Britain’s isolation from its European partners will leave it vulnerable to pressure by powerful states that is more usually associated with weak and developing nations. In these circumstances, not just cronyism but outright corruption becomes a concern. Indeed, the political blogger who goes by the name of Cicero, says we are already likely infected:
“It would be safe to assume that a significant and ongoing Russian subversion operation against Britain has been active for several years and that it is likely that similar bribery and subversion techniques proven to have taken place in other Western states have been used against us… In Britain close personal relationships between proven Russian intelligence operatives and several domestic political figures, such as Alex Salmond (employed by Russian propaganda channel RT) and several leading Conservatives, including significant financial contributions by Russians to the Conservative Party, is and should be, a great concern to us.”

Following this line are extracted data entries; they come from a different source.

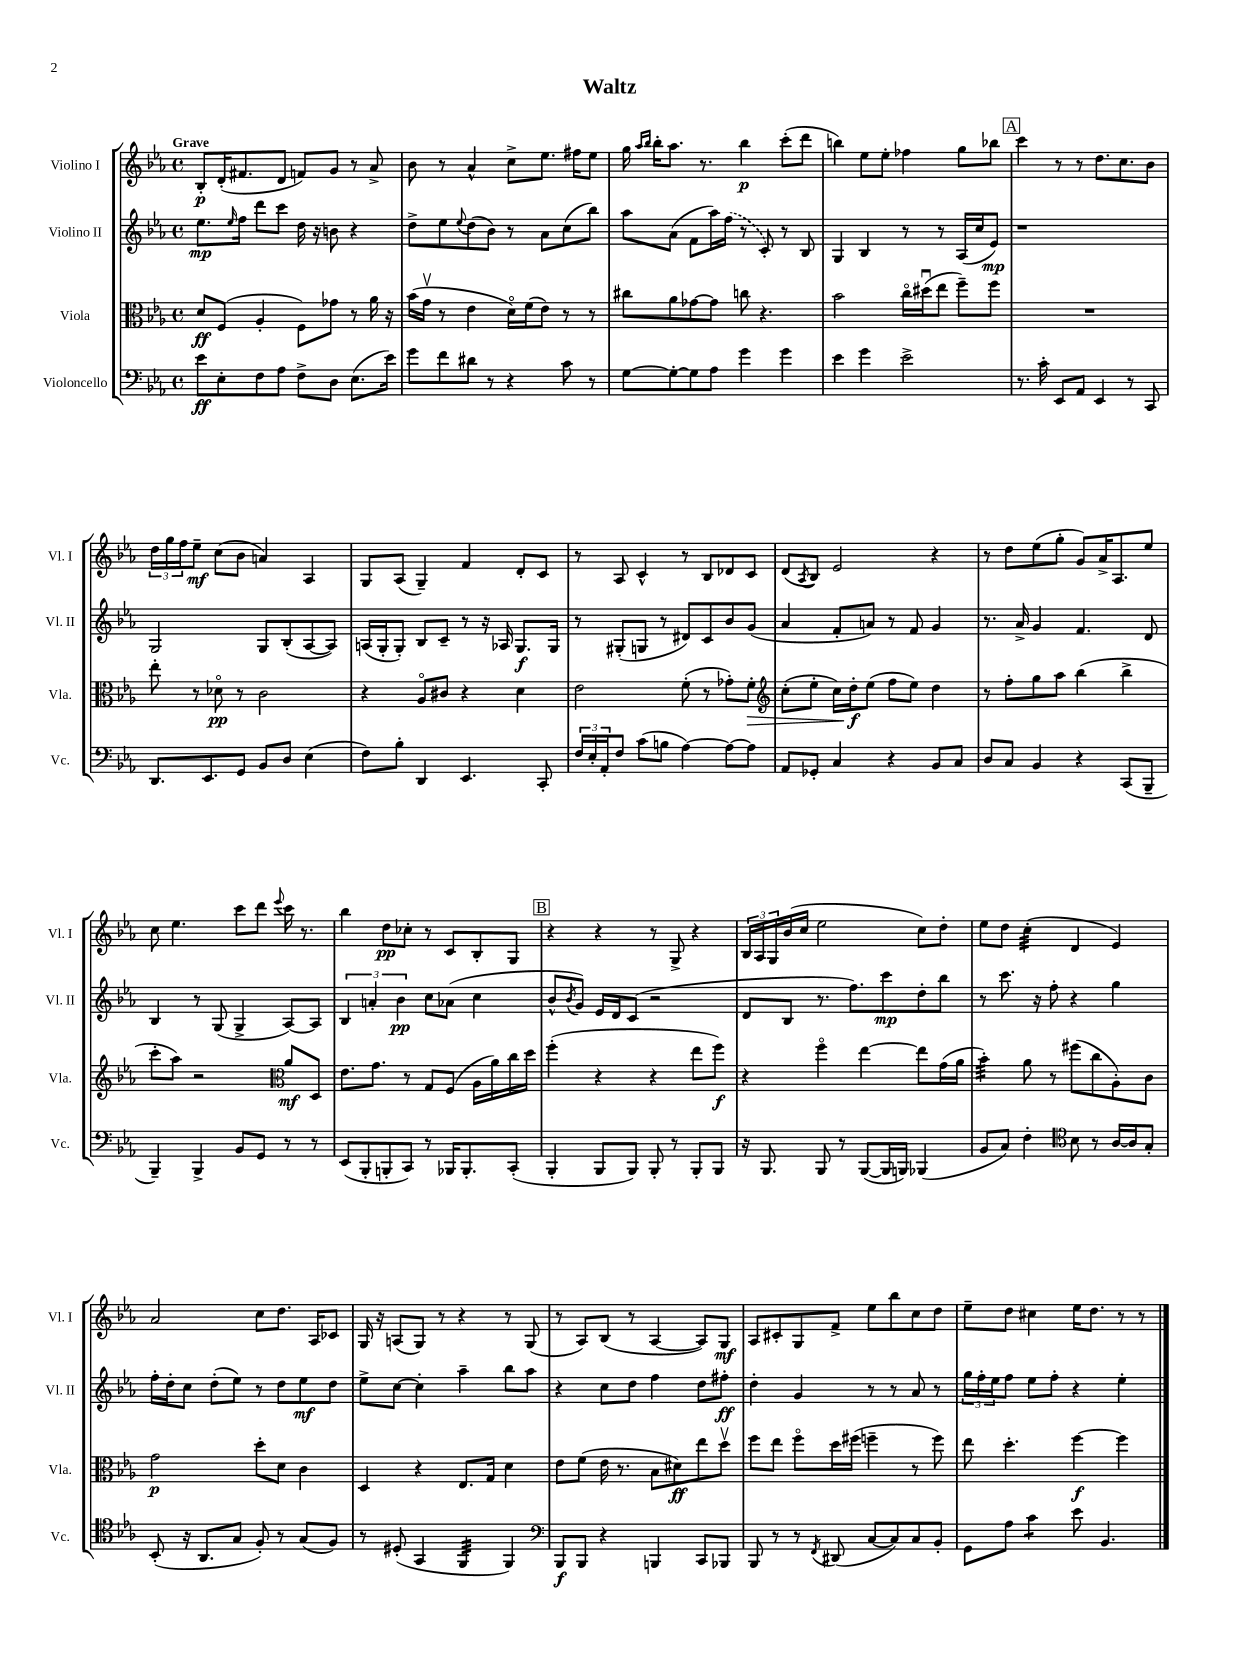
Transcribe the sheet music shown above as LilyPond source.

\header { title = "Waltz" }
<<
\new StaffGroup <<
\new Staff = "s0" \with { instrumentName = "Violino I" shortInstrumentName = "Vl. I" } {
    \clef treble \key ees \major \defaultTimeSignature \time 4/4 \tempo "Grave"
    bes8-.\p d'16-.( fis'8. d'8 f'8) g'8 r8 aes'8-> |
    bes'8 r8 aes'4-^ c''8-> ees''8. fis''16 ees''8 |
    g''16 \grace { aes''16 bes''16 } bes''16-. aes''8. r8. bes''4\p c'''8-.( d'''8 |
    b''4) ees''8 ees''8-. fes''4 g''8 bes''8 |
    \mark \markup { \box "A" } c'''4 r8 r8 d''8. c''8. bes'8 |
    \tuplet 3/2 { d''16 g''16 f''16 } ees''8--\mf c''8( bes'8 a'4) aes4 |
    g8 aes8( g4--) f'4 d'8-. c'8 |
    r8 aes8 c'4-^ r8 bes8 des'8 c'8 |
    d'8( \acciaccatura { aes8 } bes8) ees'2 r4 |
    r8 d''8 ees''8( g''8-. g'8) aes'16-> aes8. ees''8 |
    c''8 ees''4. c'''8 d'''8 \appoggiatura { ees'''8 } c'''16 r8. |
    bes''4 d''8\pp ces''8-. r8 c'8 bes8-. g8 |
    \mark \markup { \box "B" } r4 r4 r8 g8-> r4 |
    \tuplet 3/2 { bes16 aes16 g16 } bes'16( c''16 ees''2 c''8) d''8-. |
    ees''8 d''8 c''4:32-.( d'4 ees'4) |
    aes'2 c''8 d''8. aes16 ces'8 |
    g16 r16 a8( g8) r8 r4 r8 g8( |
    r8 aes8) bes8( r8 aes4~ aes8) g8\mf |
    aes8 cis'8-. g8 f'8-> ees''8 bes''8 c''8 d''8 |
    ees''8-- d''8 cis''4 ees''16 d''8. r8 r8 \bar "|." |
}
\new Staff = "s1" \with { instrumentName = "Violino II" shortInstrumentName = "Vl. II" } {
    \clef treble \key ees \major \defaultTimeSignature \time 4/4
    ees''8.\mp \grace { ees''16 } f''16 d'''8 c'''8 d''16 r16 b'8 r4 |
    d''8-> ees''8 \appoggiatura { ees''8 } d''8( bes'8) r8 aes'8 c''8( bes''8) |
    aes''8 aes'8( f'8 aes''16) \once \slurDashed f''16( r8 c'8-.) r8 bes8 |
    g4 bes4 r8 r8 aes16( c''16 ees'8\mp) |
    \mark \markup { \box "A" } r1 |
    g2 g8 bes8-.( aes8~ aes8) |
    a16( g16-. g8-.) bes8 c'8-- r8 r16 aes16 g8.\f g16 |
    r8 gis8-.( g8 r8 dis'8) c'8 bes'8 g'8( |
    aes'4 f'8-. a'8) r8 f'8 g'4 |
    r8. aes'16-> g'4 f'4. d'8 |
    bes4 r8 g8( g4-> aes8~) aes8 |
    \tuplet 3/2 { bes4 a'4-. bes'4\pp } c''8 aes'8( c''4 |
    \mark \markup { \box "B" } bes'8-^ \acciaccatura { bes'8 } g'8) ees'16 d'16 c'8( r2 |
    d'8 bes8 r8. f''8.) c'''8\mp d''8-. bes''8 |
    r8 c'''8. r16 f''8-. r4 g''4 |
    f''16-. d''16-. c''8 d''8-.( ees''8) r8 d''8 ees''8\mf d''8 |
    ees''8-> c''8~ c''4-. aes''4-- bes''8 aes''8 |
    r4 c''8 d''8 f''4 d''8 fis''8-.\ff |
    d''4-. g'4 r8 r8 aes'8 r8 |
    \tuplet 3/2 { g''16 f''16-. ees''16 } f''8 ees''8 f''8-. r4 ees''4-. \bar "|." |
}
\new Staff = "s2" \with { instrumentName = "Viola" shortInstrumentName = "Vla." } {
    \clef alto \key ees \major \defaultTimeSignature \time 4/4
    d'8\ff f8( aes4-. f8) ges'8 r8 aes'16 r16 |
    bes'16( g'16\upbow r8 ees'4 d'16\flageolet) f'16( ees'8) r8 r8 |
    cis''8 aes'8 ges'8~ ges'8 c''8 r4. |
    bes'2 c''16\flageolet dis''16\downbow( ees''8 f''8--) f''8 |
    \mark \markup { \box "A" } R1 |
    ees''8-. r8 des'8\flageolet\pp r8 c'2 |
    r4 aes8\flageolet cis'8 r4 d'4 |
    ees'2 f'8-.( r8 ges'8-.) f'8-.\> |
    \clef treble c''8-.( ees''8-. c''16) d''16-.\f\! ees''8( f''8 ees''8) d''4 |
    r8 f''8-. g''8 aes''8 bes''4( bes''4-> |
    c'''8-. aes''8) r2 \clef alto aes'8\mf d8 |
    ees'8. g'8. r8 g8 f8( aes16 aes'16) c''16 d''16 |
    \mark \markup { \box "B" } f''4-.( r4 r4 ees''8 f''8\f) |
    r4 f''4\flageolet ees''4~ ees''8 g'16( aes'16 |
    bes'4:32-.) aes'8 r8 fis''8( c''8 aes8-.) c'8 |
    g'2\p d''8-. d'8 c'4 |
    d4 r4 ees8. g16 d'4 |
    ees'8 f'8( ees'16 r8. bes8 dis'8\ff) ees''8 d''8\upbow |
    f''8 ees''8 f''8\flageolet d''16 fis''16( f''4-- r8 f''8) |
    ees''8 d''4.-. f''4~\f f''4 \bar "|." |
}
\new Staff = "s3" \with { instrumentName = "Violoncello" shortInstrumentName = "Vc." } {
    \clef bass \key ees \major \defaultTimeSignature \time 4/4
    ees'8\ff ees8-. f8 aes8 f8-> d8 ees8.( ees'16) |
    g'8 f'8 dis'8 r8 r4 c'8 r8 |
    g8~ g8~-. g8 aes8 g'4 g'4 |
    ees'4 g'4 ees'2-> |
    \mark \markup { \box "A" } r8. c'16-. ees,8 aes,8 ees,4 r8 c,8 |
    d,8. ees,8. g,8 bes,8 d8 ees4( |
    f8) bes8-. d,4 ees,4. c,8-. |
    \tuplet 3/2 { f16 ees16-. aes,16-. } f8 c'8( b8 aes4~) aes8~ aes8 |
    aes,8 ges,8-. c4 r4 bes,8 c8 |
    d8 c8 bes,4 r4 c,8( bes,,8-- |
    bes,,4--) bes,,4-> bes,8 g,8 r8 r8 |
    ees,8( bes,,8-. b,,8-. c,8) r8 bes,,16 bes,,8.-. c,8-.( |
    \mark \markup { \box "B" } bes,,4-. bes,,8 bes,,8) bes,,8-. r8 bes,,8-. bes,,8 |
    r16 bes,,8. bes,,8 r8 bes,,8~( bes,,16 b,,16) bes,,4( |
    bes,8 c8) f4-. \clef tenor bes8 r8 aes16~ aes16 g8-. |
    bes,8-.( r16 aes,8. g8 f8-.) r8 g8( f8) |
    r8 dis8-.( g,4 f,4:32 f,4) |
    \clef bass bes,,8\f bes,,8 r4 b,,4 c,8 bes,,8 |
    bes,,8 r8 r8 \acciaccatura { f,8 } dis,8( c8~ c8) c8 bes,8-. |
    g,8 aes8 c'4:8 ees'8 bes,4. \bar "|." |
}
>>
>>
\layout { \context { \Score \remove "Bar_number_engraver" } }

The SPERI authors argue that Britain needs to change its conception of itself and orient political and economic strategy to becoming a development state – learning from the likes of China, South Korea and Brazil. But the signs are that our political leaders don’t even recognise the problem. With waffle about world-beating, global Britain, all they offer is a contradictory melange of low-tax, minimally-regulated stringency combined with vanity moonshot expenditure and vague promises of levelling up. Politicians may be stuck in a time warp, but the UK’s predicament is not lost on investors – whose behaviour indicates that they view Britain in much the same terms as they treat an emerging market (£).
For the rest of us, we need new mental models and fast. Leaders should be investing significant time in imagining possible scenarios and making plans for diverse outcomes. While the attention of many is understandably on navigating the current crisis, the discussion about where we are headed is too rooted in historic (but perhaps now invalid) assumptions about Britain’s cohesion and stability. On top of challenges like the pandemic and climate change, Britain is piling home-grown factors which inhibit its ability to function as a capable, modern state. A decade of austerity partly explains the state’s incompetence. But it also fuels polarising politics – which will only worsen as the size of the economy shrinks. With a Scottish election on the horizon, the very characteristics which make Britain resemble an undeveloping state also drive the possibility of the break-up of the UK.
If Britain is at an inflection point in its development, perhaps there is hope in this coinciding with the climate emergency. Could the world’s first industrial society become one of the first post-carbon ones? This would take a wholesale refashioning of our economy and politics. But this is a similar scale of transformation as that achieved in recent decades by development states.
The future, by which I mean the very near future, brings only insecurity, uncertainty and the unknown. Britain still has many riches and advantages, among which is an educated population. The sooner we awaken to our current reality, the more effectively can we shape the choices ahead.